The NBA hiatus could prove to be beneficial for Markelle Fultz.
Fultz went from playing in 34 games over two injury-plagued seasons, to playing in 64 of a possible 65 games while taking on a starting role. Fultz wasn’t exactly hitting a “rookie” wall when the league stopped play on March 11. Over his last 12 games, which coincided with the Magic’s offensive outburst and 8-4 stretch, Fultz averaged 13.7 points and 7.0 assists while shooting 52 percent from the field in just under 30 minutes per game.
His numbers were improving, but his body was beginning to feel the toll of the full NBA grind.
“I feel really good right now,” Fultz told reporters on Sunday. “I actually feel better than I was after the All-Star break. After the All-Star break, my body was kind of tired, being so that was the first time I played that long. So right now, I actually feel really good. I think it’s just a matter of just getting those reps up in a game and I don’t think I’m far. I think I’m pretty close. I know it’s not going to be easy but I think it’s just a matter of a couple reps.”
Whether Fultz gets those reps on Monday in the Magic’s final scrimmage remains to be seen as he continues to ramp up after his delayed arrival to the NBA bubble due to personal matters. Steve Clifford told reporters on Sunday he’d be determining the status of Fultz (and Jonathan Isaac) later in the day with the Magic’s high performance director, David Tenney.
While unable to play in the scrimmages, Fultz said he’s been watching plenty of film, focusing on ways in which he can improve once back on the court
“Just being organized,” he said. “Just being a point guard, just taking control of the pace of the game, pushing the pace. And then defensively, just being in those spots. I see a couple things, guys are missing rotations. We’re just getting used to playing together again. So, just being aware of those things so when I’m out there I’m on top of it.”
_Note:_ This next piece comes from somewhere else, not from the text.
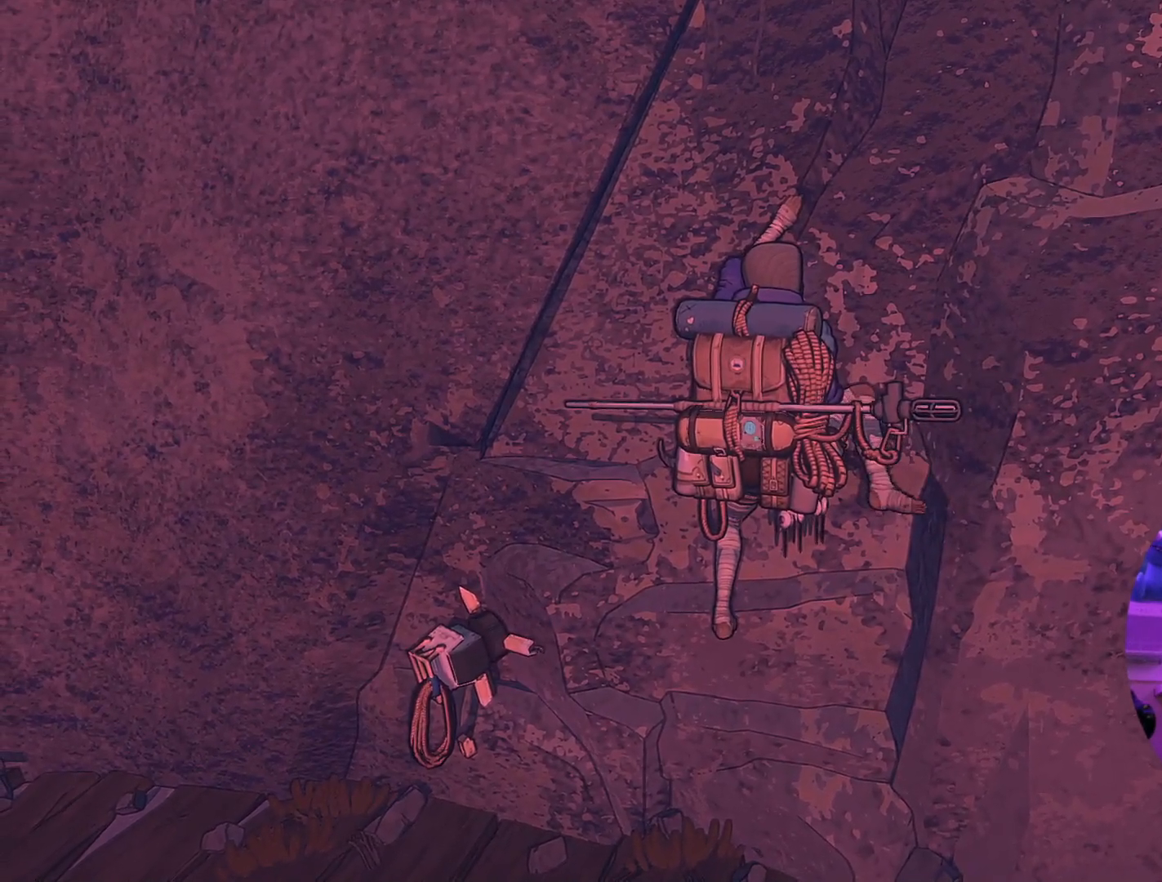
{"buttons": ["R1"], "left_stick": "center", "right_stick": "center", "events": [[50, "left_stick", "up-left"], [183, "left_stick", "center"], [433, "R1", "down"]]}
Fultz said conditioning-wise he feels good, but he is still adapting to game speed. He said while ramping back up he has been focusing on his all-around game rather than looking to refine one particular aspect.
“I’ve been trying to lock in on everything so I can have a complete game to be ready,” he said.
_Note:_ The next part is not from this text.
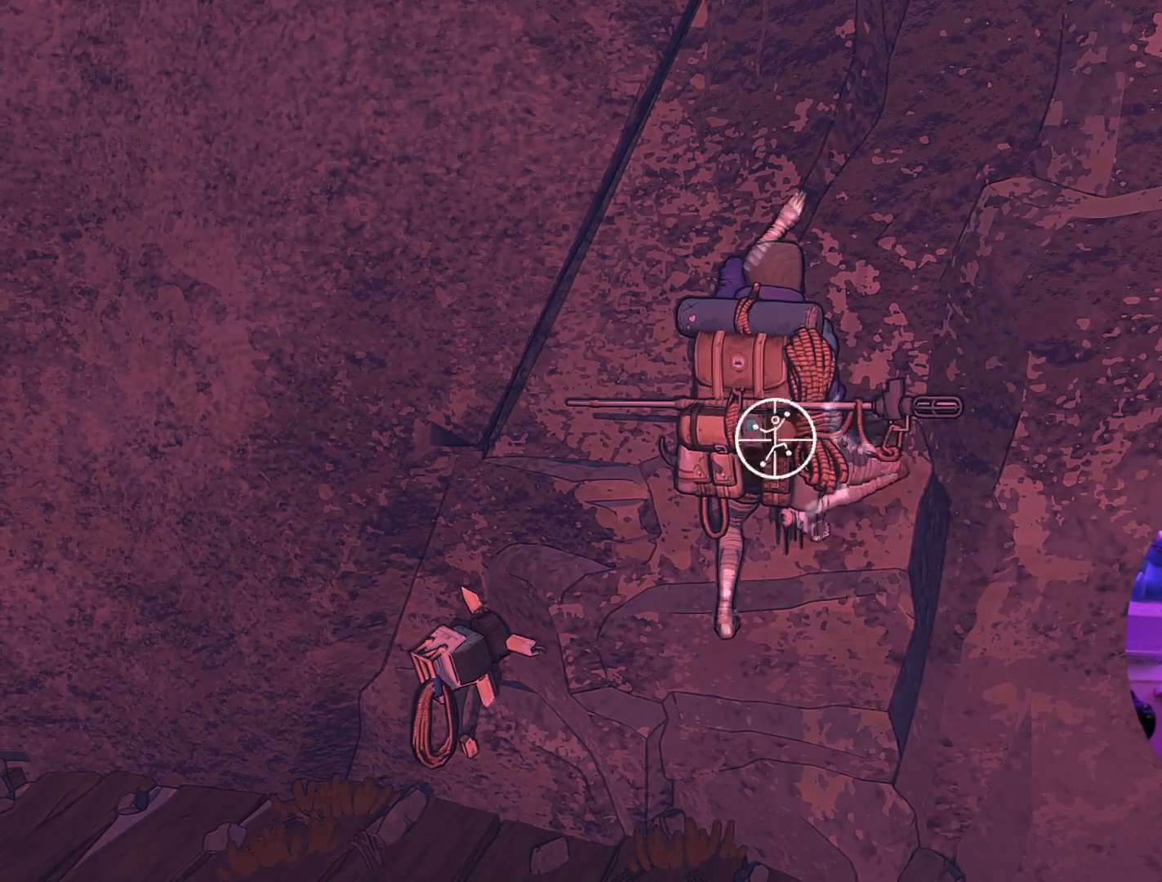
{"buttons": ["R1"], "left_stick": "center", "right_stick": "center", "events": []}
Asked what aspect of Fultz’s game has most improved over the course of the season, Clifford highlighted Fultz’s mid-range efficiency.
“The thing that would stand out would be his mid-range shooting where I believe the last, whatever, 20 games I think he was eighth or ninth in the NBA in mid-range pull-up efficiency,” Clifford said.
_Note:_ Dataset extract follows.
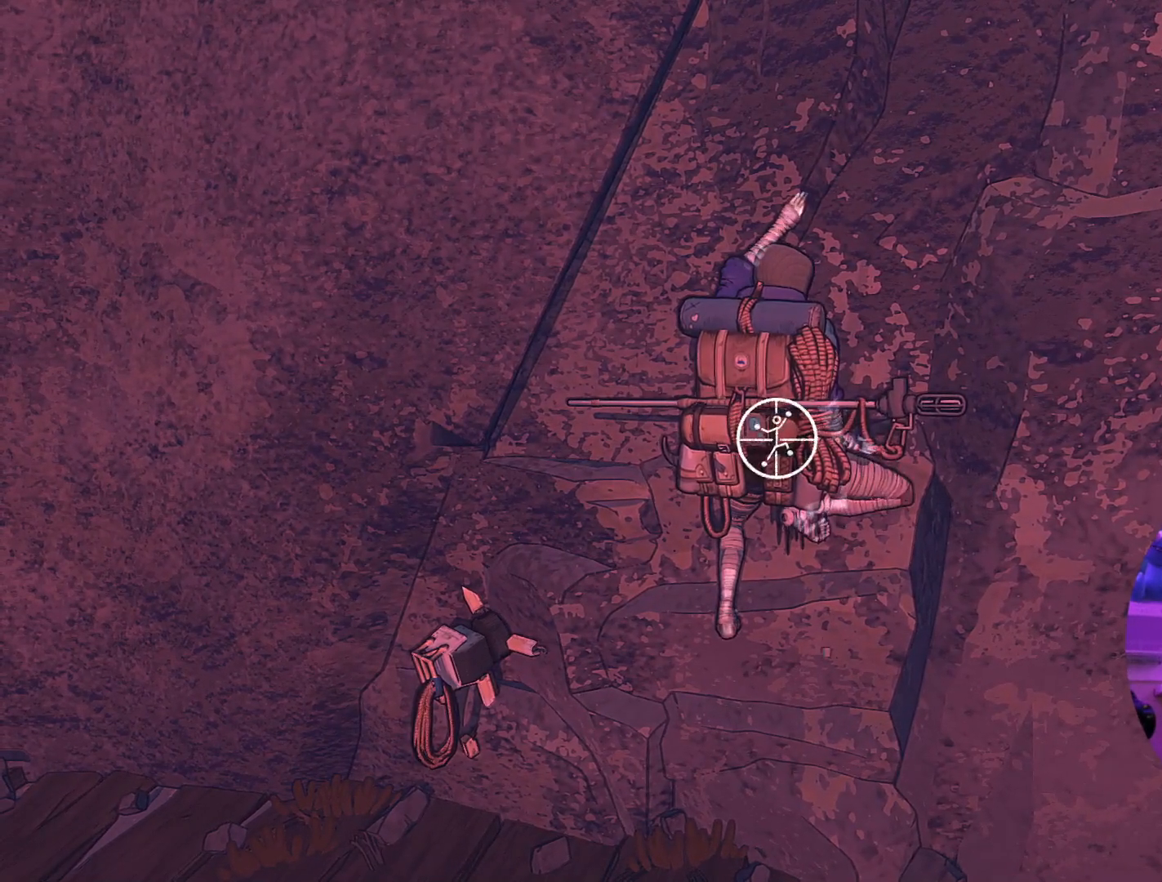
{"buttons": ["R1"], "left_stick": "down", "right_stick": "center", "events": [[283, "left_stick", "down"]]}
Over Fultz’s last eight games in particular, he was shooting 66.7 percent on shots 16 to 24 feet from the basket (1.5 attempts per), and 52.4 percent on shots 8 to 16 feet from the basket (2.6 attempts per), according to NBA.com.
“As much as anything, I just think he got back into rhythm,” Clifford said. “He’s had injury issues [his first two seasons], he was able to stay healthy. The more he played the more confident he got. He’s in the paint. As much as anything health related, is just the opportunity to play.”
Fultz will soon have another opportunity to play — whether on Monday or in the Magic’s seeding games — as Part II of his comeback season begins.
“I still have a lot to prove,” Fultz said. “One is just staying in the playoffs and getting past the first round, but we gotta get there first. Take each game one at a time. Just keep establishing myself as a name in this league, as a point guard, a winning player, a great teammate and a great person.”